Exercise aim: Because the images are not wanted, restate every line below word for word without them.

Stored data:

━━━━━━━━

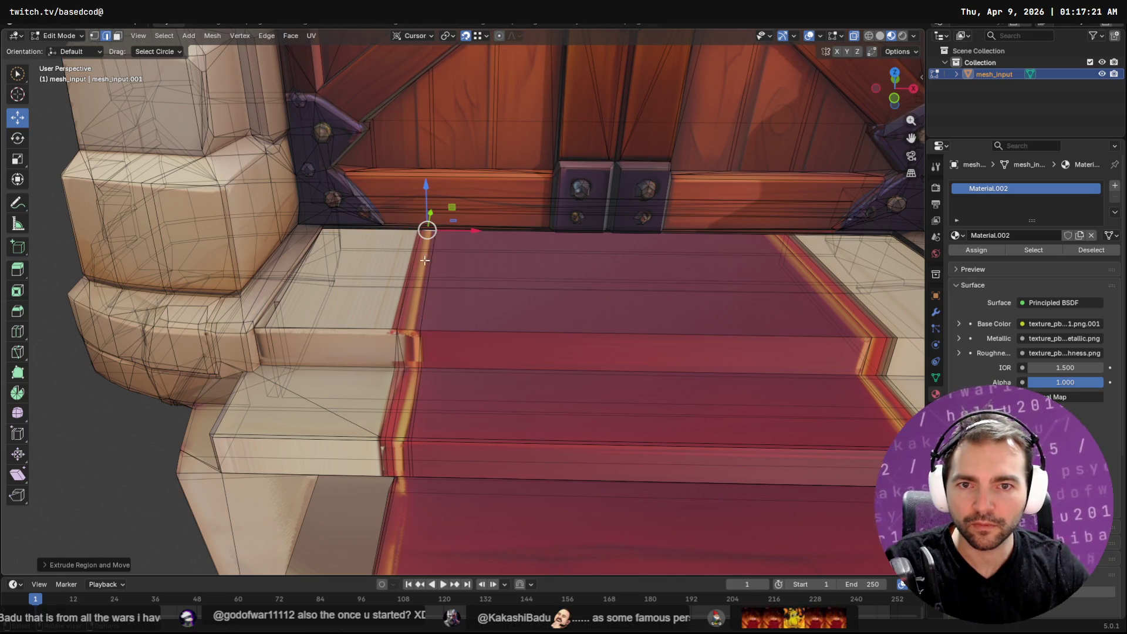
scroll(528, 323, down, 3)
scroll(529, 324, down, 3)
Step: Export the doorway as Wavefront OBJ over ChappelDoor.obj and switch to Godot
key(Tab)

━━━━━━━━

Output for this exercise:
scroll(528, 323, down, 3)
scroll(529, 324, down, 3)
Step: Export the doorway as Wavefront OBJ over ChappelDoor.obj and switch to Godot
key(Tab)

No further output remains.